Abstract YO10
Case summary
We present the case of a 42-year-old woman with a long-standing history of SLE and Class III lupus nephritis, who achieved remission with cyclophosphamide but developed CKD (baseline creatinine clearance 40 mL/min). In 2023, she was diagnosed with metastatic colon cancer, presenting with obstructive and constitutional symptoms. Imaging revealed an ascending colonic mass, mediastinal lymphadenopathies, and multiple lung and liver metastases.
The treatment intent was palliative, initiating FOLFOX chemotherapy with a 25% oxaliplatin dose reduction and standard anti-emetic premedication. Despite these measures, the patient experienced grade 3 chemotherapy-induced nausea leading to severe acute kidney injury (AKI) with metabolic acidosis. She presented on day 5 post-chemotherapy with confusion, lethargy, and reduced alertness, necessitating aggressive hydration and recovery to baseline within three days.
Subsequent FOLFOX chemotherapy, even with optimized anti-emetics and further dose reduction, resulted in similar complications. Nevertheless, due to improvement in liver enzymes and disease stabilization, chemotherapy was continued. Each session required prior hydration, nephrology consultation, chemotherapy administration, and post-chemotherapy hydration.

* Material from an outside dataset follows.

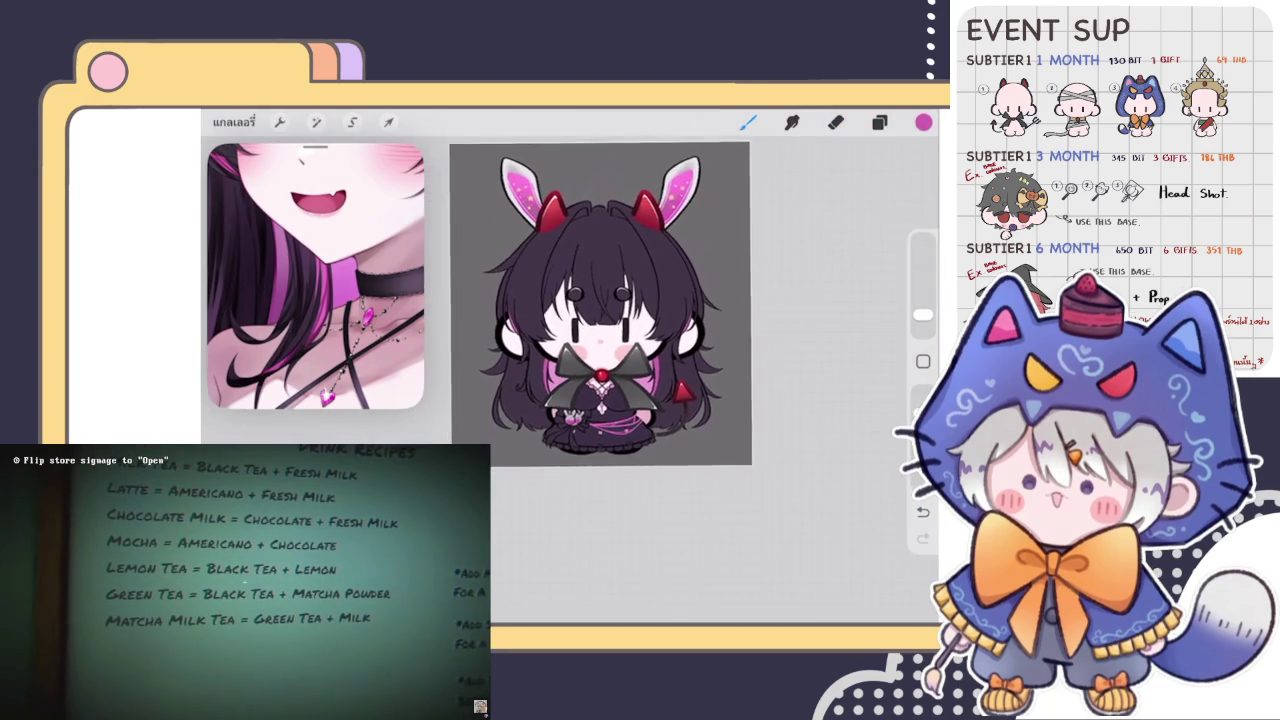
{"action": "scroll", "coordinate": [600, 320], "scroll_direction": "up", "scroll_amount": 2}
{"action": "scroll", "coordinate": [600, 320], "scroll_direction": "down", "scroll_amount": 2}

Molecular testing revealed KRAS wild type, allowing a switch to 5-FU chemotherapy combined with the anti-EGFR agent panitumumab. This regimen was less emetogenic and did not exacerbate kidney dysfunction. The patient’s disease responded positively, as evidenced by CEA monitoring and CT scan reassessment.
This case underscores the complexities of managing metastatic colon carcinoma in a patient with CKD secondary to lupus nephritis. Standard chemotherapy with moderate emetogenic potential posed significant challenges, impacting renal function. A personalized approach and a deeper understanding of nephro-oncology are warranted to optimize treatment in such patients.